[GIVEN TEXT]

I did go back into our logs from Friday's event and found a 3750 switch stack that logged MAC flapping shortly after the GARP storm started. The flaps were on its two uplinks to our core switches and contained the MACs of the core switches, so there was some type of loop at that time, just no logs of it before the GARP's. Switch/router engineers took a look but couldn't find any evidence of a loop so Saturday night, we proceeded to bring redundancy back by restarting and reconnecting all links to the 2nd core switch.

When we brought the 2nd core switch back into the network late Saturday night and began reconnecting the redundant links between the core and edges, all went well until that 3750 stack was connected. Once that happened, we had another GARP storm and same impact as before.

We have no changes made by anyone on Friday when this happened, but my guess is that something happened that started the loop but nothing got logged. On Saturday's reconnect, we're certain there was no storm before the MAC flaps started again.

[PROBLEM 1]
Decide whether each statement below agrees with the post about the GARP storm. For each, answer yes or no and quote the exact words from the post that settle it.
(a) The MAC flaps logged on the 3750 stack contained the MACs of the core switches.
(b) Switch/router engineers found evidence of a loop.
(c) The second GARP storm started as soon as the 2nd core switch was brought back into the network.
[PROBLEM 2]
Extract every line of the rows below that contains the string "source". Case counts.

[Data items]
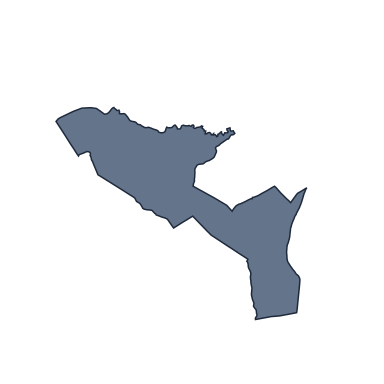 Zé Doca, Maranhão, Brazil, rotated 32°
{"feature_id": "56859067B5198851125658", "entity_name": "Zé Doca", "entity_type": "district", "adm_level": 2, "iso_a3": "BRA", "parent_name": "Brazil", "parent_adm1": "Maranhão", "projection": "mercator", "projection_center": [-45.921, -3.253], "detail": "fine", "context": "isolated", "style": "filled", "palette": "slate", "viewbox_px": 384, "rotation_deg": 32, "n_neighbors": 0, "source": "geoboundaries", "source_scale": "gbopen_adm2", "svg_char_len": 4567}
<svg xmlns="http://www.w3.org/2000/svg" viewBox="0 0 384 384"><g transform="rotate(32 192 192)"><path d="M197.2,119.5L196.0,119.1L194.6,118.2L193.7,119.0L192.8,119.7L191.8,119.4L191.0,118.4L190.2,117.5L189.1,118.8L188.1,120.0L189.0,121.1L190.7,121.6L190.8,122.8L189.9,123.6L188.4,124.4L188.5,125.8L188.6,127.3L187.3,127.0L186.2,126.6L185.1,125.4L184.5,126.2L184.4,127.3L184.0,128.5L183.4,129.3L184.2,131.0L183.6,132.0L182.5,131.3L181.2,131.1L180.0,132.2L179.4,131.1L179.0,132.6L178.2,133.3L177.5,132.7L176.2,132.2L175.2,132.3L174.1,133.4L173.5,134.9L172.4,135.7L172.0,134.8L171.3,133.0L170.0,133.8L169.0,132.7L167.8,132.6L166.5,132.5L166.3,130.7L165.1,130.8L164.5,132.5L161.7,134.9L161.3,136.1L160.3,136.7L159.0,136.6L158.8,135.1L157.7,134.5L156.7,135.2L156.4,136.8L155.3,137.0L154.3,137.1L152.8,138.6L151.9,139.0L150.8,139.5L149.3,139.9L148.5,140.8L148.2,141.6L148.5,142.8L148.6,144.6L147.7,145.4L146.1,146.2L145.2,145.2L144.0,144.8L142.5,144.1L141.7,144.7L141.2,146.1L140.9,147.6L140.3,148.5L139.1,149.2L137.8,150.2L136.2,150.4L136.4,151.8L136.8,153.5L137.1,155.1L136.6,156.3L135.5,157.4L134.6,158.1L132.7,158.8L131.7,158.7L130.5,158.1L128.5,158.4L125.7,159.2L124.1,159.4L120.9,160.1L119.0,161.8L117.5,162.5L116.3,162.4L114.7,162.6L112.7,162.4L111.2,162.9L109.9,163.4L107.8,162.7L106.8,162.7L105.6,163.1L103.0,164.1L101.8,164.3L100.4,163.9L98.2,162.8L95.5,161.8L94.1,161.4L92.7,161.6L91.4,162.6L90.2,163.4L88.9,164.0L88.0,162.3L86.7,161.3L85.2,162.7L83.5,162.2L81.9,162.2L81.0,161.7L80.3,162.6L79.8,164.2L79.7,165.9L79.3,168.9L78.8,169.9L78.2,171.0L76.5,172.4L71.5,172.0L66.6,171.8L61.4,174.2L54.1,179.3L48.5,186.7L40.9,198.7L39.8,200.8L39.3,204.2L55.6,211.8L58.2,213.1L65.8,216.7L68.3,217.8L72.7,219.9L74.2,220.6L75.3,221.1L76.7,221.6L76.5,220.5L77.0,219.4L78.0,218.2L78.8,217.2L79.7,216.0L80.5,214.7L81.4,213.5L82.4,212.9L83.7,212.5L84.9,212.7L85.9,213.7L86.1,214.9L87.9,216.0L88.8,216.9L89.5,217.8L90.5,218.4L91.6,218.9L92.6,219.7L94.1,220.8L103.1,227.2L107.6,227.2L112.0,227.2L114.2,227.2L126.6,227.2L131.0,227.2L139.5,227.3L145.4,227.3L147.1,227.6L148.2,228.4L149.2,228.9L150.0,229.4L151.1,229.4L152.7,229.3L154.1,229.4L155.2,229.9L156.2,230.4L157.8,231.2L158.7,231.9L159.8,232.0L160.9,231.8L162.2,231.3L163.4,230.9L164.5,230.3L165.5,229.7L166.7,229.3L167.6,228.8L168.5,229.0L169.8,229.3L171.4,229.8L172.9,229.9L173.8,230.4L175.4,230.1L176.8,229.7L177.9,229.6L179.0,229.4L180.2,229.1L181.3,228.8L182.3,228.5L183.2,228.3L184.4,228.2L185.4,228.1L186.6,228.5L191.2,230.5L192.1,230.9L195.5,232.3L197.2,228.7L199.4,224.1L201.5,219.9L202.1,218.8L204.6,213.7L205.4,212.1L225.8,217.2L231.0,218.4L251.5,218.9L252.8,218.9L265.6,219.2L272.5,219.3L275.1,219.4L275.2,221.7L276.2,222.0L277.7,223.3L279.5,225.8L281.0,226.9L282.4,227.7L284.4,229.1L285.6,230.7L286.4,232.9L287.1,233.8L287.7,234.7L289.0,236.1L290.4,238.2L292.3,240.2L293.9,241.8L294.4,243.0L296.0,246.1L296.8,247.6L298.2,249.0L299.9,250.8L301.5,252.0L303.3,253.3L304.0,254.6L304.6,256.2L306.3,257.1L307.8,257.6L308.8,257.9L310.5,260.0L311.1,260.8L312.3,261.7L312.7,263.0L312.5,264.5L312.7,265.6L313.4,266.5L325.4,255.5L326.8,254.5L332.0,250.6L337.9,245.2L344.7,238.9L343.2,235.5L339.7,228.5L334.1,217.1L332.1,213.1L330.0,209.2L328.8,208.0L326.7,206.7L323.7,206.3L320.8,204.9L319.5,204.6L314.8,202.7L310.1,200.4L308.0,198.3L306.2,195.7L304.2,193.1L301.4,187.8L300.9,186.4L300.4,183.8L299.4,180.5L298.5,177.9L297.7,176.5L296.2,173.2L294.9,170.7L294.4,168.7L293.6,166.4L293.2,164.1L292.9,162.8L292.8,161.5L292.6,160.5L292.1,158.2L292.2,156.0L291.9,154.9L291.6,151.1L291.4,148.5L290.7,144.6L290.1,141.9L288.2,135.1L287.8,133.8L287.7,132.4L287.2,130.4L287.1,127.6L284.7,132.5L282.2,137.2L281.9,139.6L281.3,148.8L278.8,148.1L276.2,147.7L267.8,145.8L260.5,143.6L258.9,143.4L257.5,145.9L255.0,150.9L252.6,155.1L251.8,156.5L251.1,157.9L249.8,160.3L248.8,161.6L247.4,163.5L246.1,164.6L246.6,165.8L245.5,166.5L244.2,168.5L242.2,172.0L239.3,176.4L238.2,177.5L236.8,180.2L236.5,181.7L236.2,184.2L236.2,187.0L234.2,186.5L233.1,186.2L229.9,185.3L228.7,184.9L213.9,185.2L203.3,185.8L189.9,186.5L188.8,184.0L188.4,181.6L187.8,180.6L187.0,179.6L186.7,178.5L185.1,175.7L184.0,173.7L183.0,172.3L182.2,170.7L182.1,168.8L182.1,166.7L182.9,165.1L184.5,163.8L186.4,162.3L186.9,161.3L187.4,159.5L188.6,157.7L190.0,156.1L191.8,152.5L192.3,150.7L191.5,145.1L190.9,144.1L189.7,143.2L188.5,142.1L188.6,141.0L188.9,140.0L189.6,139.2L190.2,138.0L190.7,135.7L191.6,133.8L193.1,130.1L193.8,128.6L194.8,127.7L194.8,125.0L194.8,123.6L195.2,122.5L196.2,122.0L196.9,121.1L197.2,119.5Z" fill="#64748b" stroke="#1e293b" stroke-width="1.5"/></g></svg>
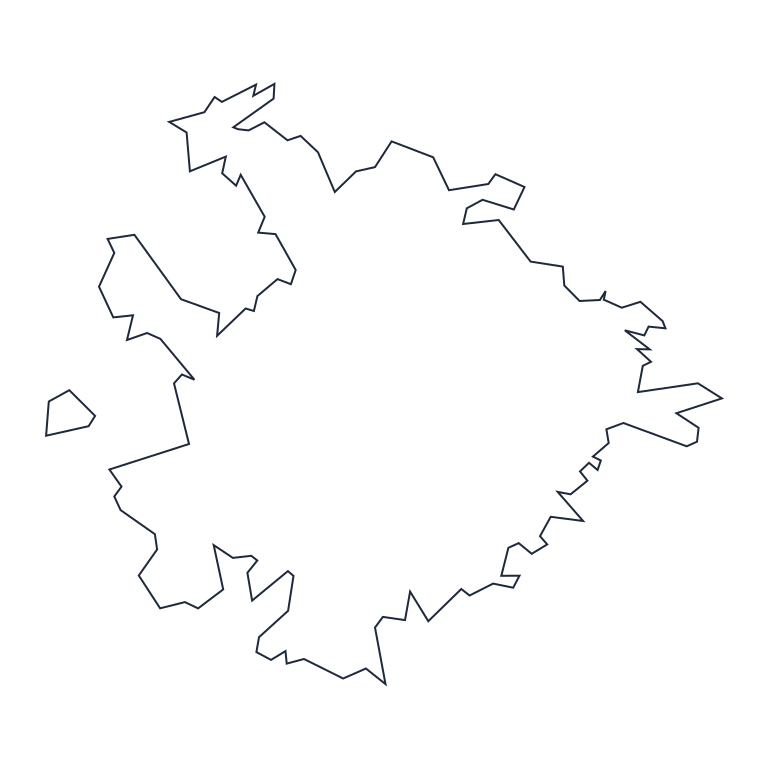 the district of Chiautla, Puebla, Mexico
{"feature_id": "50627088B89573035265708", "entity_name": "Chiautla", "entity_type": "district", "adm_level": 2, "iso_a3": "MEX", "parent_name": "Mexico", "parent_adm1": "Puebla", "projection": "orthographic", "projection_center": [-98.6, 18.284], "detail": "medium", "context": "isolated", "style": "outline", "palette": "slate", "viewbox_px": 768, "rotation_deg": 0, "n_neighbors": 0, "source": "geoboundaries", "source_scale": "gbopen_adm2", "svg_char_len": 1916}
<svg xmlns="http://www.w3.org/2000/svg" viewBox="0 0 768 768"><path d="M169.2,121.9L186.6,132.5L189.9,171.3L225.8,156.6L222.2,173.3L236.1,185.7L240.7,174.8L264.7,216.8L258.2,232.6L275.5,234.1L295.7,270.0L290.9,284.2L277.5,279.1L257.4,296.1L253.9,311.0L245.6,308.5L217.1,335.8L219.2,313.0L181.0,299.2L134.4,234.8L107.6,238.9L114.3,252.9L99.0,286.7L113.3,317.4L133.0,315.3L127.0,340.0L147.1,333.0L160.4,338.9L194.4,379.7L181.9,374.5L174.0,383.4L189.0,444.0L109.4,469.5L121.5,486.6L114.3,496.5L120.6,510.1L154.9,534.2L157.1,549.5L138.8,575.5L160.1,608.3L184.9,602.1L198.1,608.4L223.2,589.4L213.7,545.1L232.9,557.9L251.3,555.8L257.3,560.5L247.4,572.8L252.1,600.6L287.9,571.1L293.5,575.9L288.1,610.8L259.0,637.2L256.4,652.1L271.0,659.9L285.5,651.1L286.7,663.6L304.0,659.0L343.1,678.5L365.9,668.5L385.5,684.1L375.0,627.5L382.9,616.9L405.0,620.1L410.1,591.6L428.3,621.2L461.3,589.0L469.6,595.5L493.1,583.6L513.2,587.7L519.5,575.7L501.3,575.8L508.4,547.8L518.7,543.1L531.7,553.8L547.2,544.4L540.0,536.2L550.7,516.8L583.1,521.0L557.7,491.9L570.6,494.3L587.4,480.7L580.0,471.4L589.0,462.8L597.6,470.0L600.8,460.5L592.9,456.6L608.7,443.0L606.4,429.3L623.4,423.0L686.7,446.3L697.0,441.7L698.6,427.8L676.4,413.2L721.9,398.4L697.9,383.3L637.9,392.1L642.8,365.8L651.0,361.8L637.0,349.1L649.7,349.4L624.8,330.3L644.3,335.4L648.6,326.6L665.4,328.3L662.6,321.1L640.4,301.8L621.8,307.7L603.8,299.7L605.6,291.0L599.9,300.0L579.6,301.0L564.3,285.5L562.8,266.6L530.6,261.6L498.7,220.0L463.1,224.0L466.8,208.3L482.5,199.8L513.8,209.5L524.5,187.0L495.4,174.2L488.3,184.0L449.0,190.2L433.2,157.3L391.6,141.4L375.0,167.1L356.0,171.4L334.8,192.0L318.0,152.3L300.6,135.9L287.5,140.3L264.4,122.3L248.6,130.4L238.0,129.2L233.3,127.3L273.6,98.6L274.4,83.9L253.3,95.8L256.0,84.6L221.9,101.9L214.6,97.0L204.4,112.2L169.2,121.9ZM69.3,390.2L48.8,401.5L46.1,435.7L88.6,426.2L95.1,415.9L69.3,390.2Z" fill="none" stroke="#1e293b" stroke-width="2"/></svg>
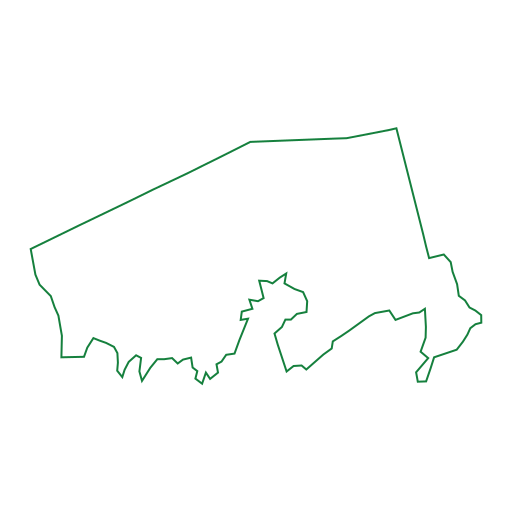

[COMPLETE ANSWER 1]
(a) Yes: "contained the MACs of the core switches"
(b) No: "couldn't find any evidence of a loop"
(c) No: "all went well until that 3750 stack was connected"

[COMPLETE ANSWER 2]
{"feature_id": "56859067B5198851125658", "entity_name": "Zé Doca", "entity_type": "district", "adm_level": 2, "iso_a3": "BRA", "parent_name": "Brazil", "parent_adm1": "Maranhão", "projection": "mercator", "projection_center": [-45.921, -3.253], "detail": "fine", "context": "isolated", "style": "filled", "palette": "slate", "viewbox_px": 384, "rotation_deg": 32, "n_neighbors": 0, "source": "geoboundaries", "source_scale": "gbopen_adm2", "svg_char_len": 4567}
{"feature_id": "50627088B89573035265708", "entity_name": "Chiautla", "entity_type": "district", "adm_level": 2, "iso_a3": "MEX", "parent_name": "Mexico", "parent_adm1": "Puebla", "projection": "orthographic", "projection_center": [-98.6, 18.284], "detail": "medium", "context": "isolated", "style": "outline", "palette": "slate", "viewbox_px": 768, "rotation_deg": 0, "n_neighbors": 0, "source": "geoboundaries", "source_scale": "gbopen_adm2", "svg_char_len": 1916}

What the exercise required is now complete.